I called him the Puerto Rican Kris Kringle because to him, being Santa was not a job. It was a joy. He even donated his Santa salary to a children's charity. “This is my opportunity, for a few days every year, to demonstrate my goodwill for the brotherhood of all human beings,” he said. “It comes from my heart. It's beautiful to give happiness — and to receive it.”
A deeply religious man, Rodriguez sat in a mall _ the epitome of the commercialization of Christmas — but spoke about its religious significance. “It's because of him that we share this happiness,” he said. “Without our Redeemer, there would be no Christmas.”
Rodriguez had not even seen Santa until he came from Puerto Rico at the age of 12. He loved being Santa, but he held on to his cultural traditions. This Santa went home on Dec. 24 for the traditional Hispanic Christmas Eve dinner. On Jan. 6, he took the day off from his regular job as a hospital clerk to take his own children to the Three Kings Parade.
“I want my children to follow that tradition,” he told me. “When I was a boy, I believed in the Three Kings so much that the previous night, before I went to sleep, I left grass for them to feed their camels.”

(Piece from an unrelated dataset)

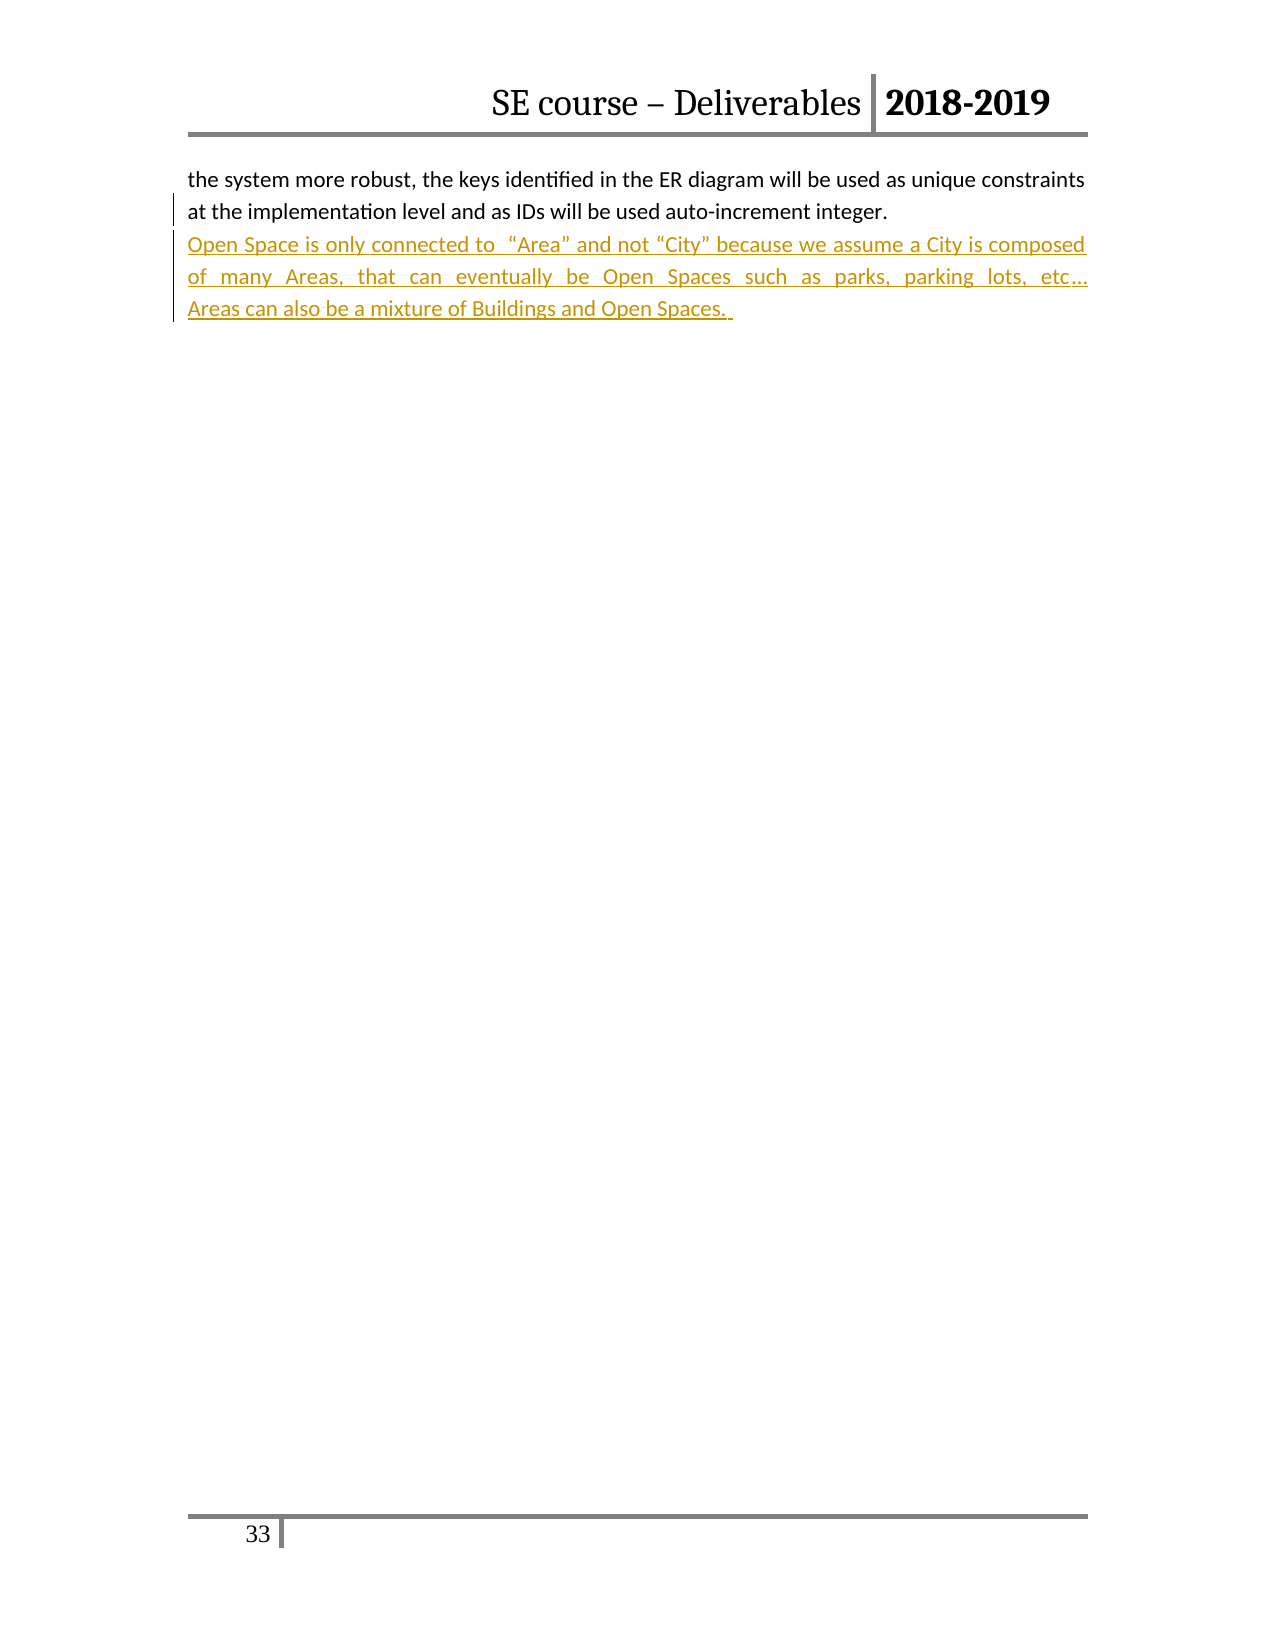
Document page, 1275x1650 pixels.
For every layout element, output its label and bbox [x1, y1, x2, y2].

list [187, 165, 1087, 226]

He got into the Santa business by organizing toy drives for needy children. He found Santa jobs on his own because he was rejected by employment agencies because of his Spanish accent. “You don't need a certain accent to speak the language of love,” Rodriguez said.
On another holiday season, I called on Rodriguez for help. I had written a column about a poverty-stricken Puerto Rican grandmother, Maria Rivera, who had sent a letter to me saying that her family was unable to buy gifts for her eight grandchildren that year.
“How do we explain to the younger children that Santa may not be coming to this house this year?” she wrote. “They expect presents like all the other children, and I don't know what to tell them.”
My readers responded with hundreds of toys _ enough to fill a newspaper truck. I got Santa Rodriguez to deliver them on Christmas morning. There were so many gifts that they were distributed to other poor children in lower Manhattan. Seeing their dreams come true is still one of my most cherished holiday memories. It was nice to be Santa's helper.